L’ONG Italienne LVIA a travaillé sur la conception de dépôts intermédiaires à Mbour et Kaolack. A Mbour, il est prévu des dépôts intermédiaires comprenant 6 bennes et une rampe pour permettre que les charretiers puissent y déverser les ordures. Le coût d’implantation est estimé à environ 4,6 millions F CFA. Ce genre d’installation correspondent mieux aux réalités économiques de nos villes car elles ne nécessitent pas beaucoup d’espace et d’équipements et donc occasionnent peu de dépenses. L’emplacement et le fonctionnement des dépôts doit, toutes fois, faire l’objet d’une concertation entre autorités municipales, associations de charretiers et les différentes OCB intervenant dans la gestion des déchets.

La décharge finale : le Centre d’Enfouissement Technique (CET)

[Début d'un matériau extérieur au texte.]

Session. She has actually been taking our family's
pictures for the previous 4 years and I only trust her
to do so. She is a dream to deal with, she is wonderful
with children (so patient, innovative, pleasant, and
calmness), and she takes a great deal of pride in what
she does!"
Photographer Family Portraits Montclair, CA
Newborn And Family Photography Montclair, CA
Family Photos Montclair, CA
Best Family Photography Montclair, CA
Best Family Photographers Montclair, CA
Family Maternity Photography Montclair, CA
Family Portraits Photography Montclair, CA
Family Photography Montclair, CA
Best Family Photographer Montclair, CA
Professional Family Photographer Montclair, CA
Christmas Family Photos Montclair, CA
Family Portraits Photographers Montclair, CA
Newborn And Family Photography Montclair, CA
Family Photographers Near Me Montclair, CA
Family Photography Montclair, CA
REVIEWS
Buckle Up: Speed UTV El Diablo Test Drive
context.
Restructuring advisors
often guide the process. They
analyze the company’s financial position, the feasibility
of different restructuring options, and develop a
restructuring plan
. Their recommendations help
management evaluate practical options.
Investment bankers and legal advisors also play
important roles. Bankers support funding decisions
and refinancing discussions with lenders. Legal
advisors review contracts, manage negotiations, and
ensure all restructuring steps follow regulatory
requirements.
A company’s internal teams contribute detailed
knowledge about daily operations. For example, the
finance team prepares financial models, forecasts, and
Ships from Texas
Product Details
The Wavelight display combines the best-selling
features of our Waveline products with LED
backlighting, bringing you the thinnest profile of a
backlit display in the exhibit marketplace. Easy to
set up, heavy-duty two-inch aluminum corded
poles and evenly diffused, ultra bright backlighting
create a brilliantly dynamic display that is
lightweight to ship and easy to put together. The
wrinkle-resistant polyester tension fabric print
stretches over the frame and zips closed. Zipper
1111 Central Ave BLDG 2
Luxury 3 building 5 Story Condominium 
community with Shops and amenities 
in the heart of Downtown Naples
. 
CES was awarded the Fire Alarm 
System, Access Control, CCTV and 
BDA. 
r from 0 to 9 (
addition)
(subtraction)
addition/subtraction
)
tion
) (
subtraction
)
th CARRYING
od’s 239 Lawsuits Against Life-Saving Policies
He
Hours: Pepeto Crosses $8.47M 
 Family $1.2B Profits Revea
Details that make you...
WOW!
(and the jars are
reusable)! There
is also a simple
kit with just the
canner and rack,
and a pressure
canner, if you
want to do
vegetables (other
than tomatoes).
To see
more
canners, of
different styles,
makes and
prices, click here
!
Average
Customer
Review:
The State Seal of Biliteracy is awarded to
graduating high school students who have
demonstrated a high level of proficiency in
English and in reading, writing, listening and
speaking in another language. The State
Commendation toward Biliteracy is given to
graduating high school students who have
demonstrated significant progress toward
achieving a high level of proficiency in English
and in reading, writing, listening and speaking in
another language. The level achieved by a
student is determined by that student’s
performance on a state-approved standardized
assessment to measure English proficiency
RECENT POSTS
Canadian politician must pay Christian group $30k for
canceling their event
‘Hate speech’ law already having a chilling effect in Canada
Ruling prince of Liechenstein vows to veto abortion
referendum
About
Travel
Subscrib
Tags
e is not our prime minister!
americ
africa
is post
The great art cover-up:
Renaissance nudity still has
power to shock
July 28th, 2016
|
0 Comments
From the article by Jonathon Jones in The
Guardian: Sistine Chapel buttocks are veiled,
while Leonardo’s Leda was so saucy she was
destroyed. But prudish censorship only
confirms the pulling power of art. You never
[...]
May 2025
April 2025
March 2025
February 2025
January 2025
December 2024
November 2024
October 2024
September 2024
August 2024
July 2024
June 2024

Les déchets qui ne pourront pas être récupérés au centre de triage vont être acheminés au centre d’enfouissement technique pour y être définitivement enterrés. Le CET fait partie des moyens les plus sûrs pour l’élimination des déchets. Il permet de les enfouir sans que cela ne puisse constituer un danger pour la nappe phréatique. Un CET est en construction sur les carrières de Mont Rolland, à environ 10 kilomètres de la ville de Thiès, dans la communauté rurale de Mont Rolland sur un terrain nu de 39ha. Il pourra accueillir les déchets en provenance de Thiès et d’autres villes des environs en vue de leur élimination définitive.
Cette option du site de Mont Rolland pour l’installation du CET a été favorisée par l’élévation du contexte topographique et la présence d’excavas résultants de l’exploitation des carrières.
Ce site n’est pas exposé à un drainage de surface et les nappes d’eau sont très profondes dans la périphérie immédiate de la zone. Ainsi, les effets de la décharge sur la qualité de l’eau souterraine seront mineurs et localisés.
L’implantation de ce CET permettra de parvenir à une élimination plus efficace des déchets.
Cependant, il est indispensable d’assurer un respect stricte de certaines normes techniques afin d’éviter toute pollution des nappes phréatiques par des lixiviat et des eaux de ruissellement chargées.
C’est une structure qui, pour des raisons de rentabilisation et d’optimisation, doit polariser plusieurs localités. D’où la nécessité d’arriver à une gestion intercommunale des déchets afin de mieux gérer ce genre d’infrastructures.